**Brief:** Would you retype every line of the records below, keeping each one word for word?

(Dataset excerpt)
========================

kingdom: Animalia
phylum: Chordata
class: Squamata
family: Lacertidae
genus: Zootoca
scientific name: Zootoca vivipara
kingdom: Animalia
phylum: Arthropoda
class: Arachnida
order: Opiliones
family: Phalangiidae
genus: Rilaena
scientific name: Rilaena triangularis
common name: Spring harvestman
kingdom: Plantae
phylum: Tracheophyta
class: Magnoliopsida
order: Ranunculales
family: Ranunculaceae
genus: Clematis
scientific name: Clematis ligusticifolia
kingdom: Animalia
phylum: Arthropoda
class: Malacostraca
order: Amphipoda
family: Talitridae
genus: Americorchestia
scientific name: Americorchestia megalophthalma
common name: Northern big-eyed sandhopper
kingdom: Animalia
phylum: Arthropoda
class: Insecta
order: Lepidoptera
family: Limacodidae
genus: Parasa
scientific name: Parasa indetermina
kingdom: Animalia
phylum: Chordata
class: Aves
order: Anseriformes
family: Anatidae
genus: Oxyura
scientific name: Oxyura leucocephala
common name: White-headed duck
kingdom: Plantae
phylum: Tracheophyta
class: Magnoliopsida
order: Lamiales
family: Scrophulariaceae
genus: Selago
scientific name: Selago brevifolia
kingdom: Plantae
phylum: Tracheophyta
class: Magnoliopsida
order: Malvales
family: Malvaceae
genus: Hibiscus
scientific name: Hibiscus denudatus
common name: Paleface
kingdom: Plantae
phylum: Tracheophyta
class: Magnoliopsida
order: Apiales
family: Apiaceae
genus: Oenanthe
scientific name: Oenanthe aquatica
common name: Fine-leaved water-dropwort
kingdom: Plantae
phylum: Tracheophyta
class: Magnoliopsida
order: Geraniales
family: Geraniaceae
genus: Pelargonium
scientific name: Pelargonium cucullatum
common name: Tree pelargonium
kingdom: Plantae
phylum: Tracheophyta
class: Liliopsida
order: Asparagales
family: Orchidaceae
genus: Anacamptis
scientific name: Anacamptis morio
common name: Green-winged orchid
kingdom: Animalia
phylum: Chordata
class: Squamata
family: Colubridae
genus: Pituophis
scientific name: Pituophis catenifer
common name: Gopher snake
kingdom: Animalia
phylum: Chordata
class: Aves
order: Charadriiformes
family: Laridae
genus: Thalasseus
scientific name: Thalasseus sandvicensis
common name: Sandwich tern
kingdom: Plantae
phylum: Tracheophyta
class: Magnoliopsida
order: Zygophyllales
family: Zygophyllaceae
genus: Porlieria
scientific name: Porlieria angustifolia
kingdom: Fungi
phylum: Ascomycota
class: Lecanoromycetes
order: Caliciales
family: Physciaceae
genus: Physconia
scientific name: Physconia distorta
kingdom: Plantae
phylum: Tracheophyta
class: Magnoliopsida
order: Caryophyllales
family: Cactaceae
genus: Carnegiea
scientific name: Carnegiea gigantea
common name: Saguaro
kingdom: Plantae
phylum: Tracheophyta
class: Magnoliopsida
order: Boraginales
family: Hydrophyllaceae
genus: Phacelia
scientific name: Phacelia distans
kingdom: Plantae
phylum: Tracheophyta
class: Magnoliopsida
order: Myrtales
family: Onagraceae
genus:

========================

**Response:**
kingdom: Animalia
phylum: Chordata
class: Squamata
family: Lacertidae
genus: Zootoca
scientific name: Zootoca vivipara
kingdom: Animalia
phylum: Arthropoda
class: Arachnida
order: Opiliones
family: Phalangiidae
genus: Rilaena
scientific name: Rilaena triangularis
common name: Spring harvestman
kingdom: Plantae
phylum: Tracheophyta
class: Magnoliopsida
order: Ranunculales
family: Ranunculaceae
genus: Clematis
scientific name: Clematis ligusticifolia
kingdom: Animalia
phylum: Arthropoda
class: Malacostraca
order: Amphipoda
family: Talitridae
genus: Americorchestia
scientific name: Americorchestia megalophthalma
common name: Northern big-eyed sandhopper
kingdom: Animalia
phylum: Arthropoda
class: Insecta
order: Lepidoptera
family: Limacodidae
genus: Parasa
scientific name: Parasa indetermina
kingdom: Animalia
phylum: Chordata
class: Aves
order: Anseriformes
family: Anatidae
genus: Oxyura
scientific name: Oxyura leucocephala
common name: White-headed duck
kingdom: Plantae
phylum: Tracheophyta
class: Magnoliopsida
order: Lamiales
family: Scrophulariaceae
genus: Selago
scientific name: Selago brevifolia
kingdom: Plantae
phylum: Tracheophyta
class: Magnoliopsida
order: Malvales
family: Malvaceae
genus: Hibiscus
scientific name: Hibiscus denudatus
common name: Paleface
kingdom: Plantae
phylum: Tracheophyta
class: Magnoliopsida
order: Apiales
family: Apiaceae
genus: Oenanthe
scientific name: Oenanthe aquatica
common name: Fine-leaved water-dropwort
kingdom: Plantae
phylum: Tracheophyta
class: Magnoliopsida
order: Geraniales
family: Geraniaceae
genus: Pelargonium
scientific name: Pelargonium cucullatum
common name: Tree pelargonium
kingdom: Plantae
phylum: Tracheophyta
class: Liliopsida
order: Asparagales
family: Orchidaceae
genus: Anacamptis
scientific name: Anacamptis morio
common name: Green-winged orchid
kingdom: Animalia
phylum: Chordata
class: Squamata
family: Colubridae
genus: Pituophis
scientific name: Pituophis catenifer
common name: Gopher snake
kingdom: Animalia
phylum: Chordata
class: Aves
order: Charadriiformes
family: Laridae
genus: Thalasseus
scientific name: Thalasseus sandvicensis
common name: Sandwich tern
kingdom: Plantae
phylum: Tracheophyta
class: Magnoliopsida
order: Zygophyllales
family: Zygophyllaceae
genus: Porlieria
scientific name: Porlieria angustifolia
kingdom: Fungi
phylum: Ascomycota
class: Lecanoromycetes
order: Caliciales
family: Physciaceae
genus: Physconia
scientific name: Physconia distorta
kingdom: Plantae
phylum: Tracheophyta
class: Magnoliopsida
order: Caryophyllales
family: Cactaceae
genus: Carnegiea
scientific name: Carnegiea gigantea
common name: Saguaro
kingdom: Plantae
phylum: Tracheophyta
class: Magnoliopsida
order: Boraginales
family: Hydrophyllaceae
genus: Phacelia
scientific name: Phacelia distans
kingdom: Plantae
phylum: Tracheophyta
class: Magnoliopsida
order: Myrtales
family: Onagraceae
genus:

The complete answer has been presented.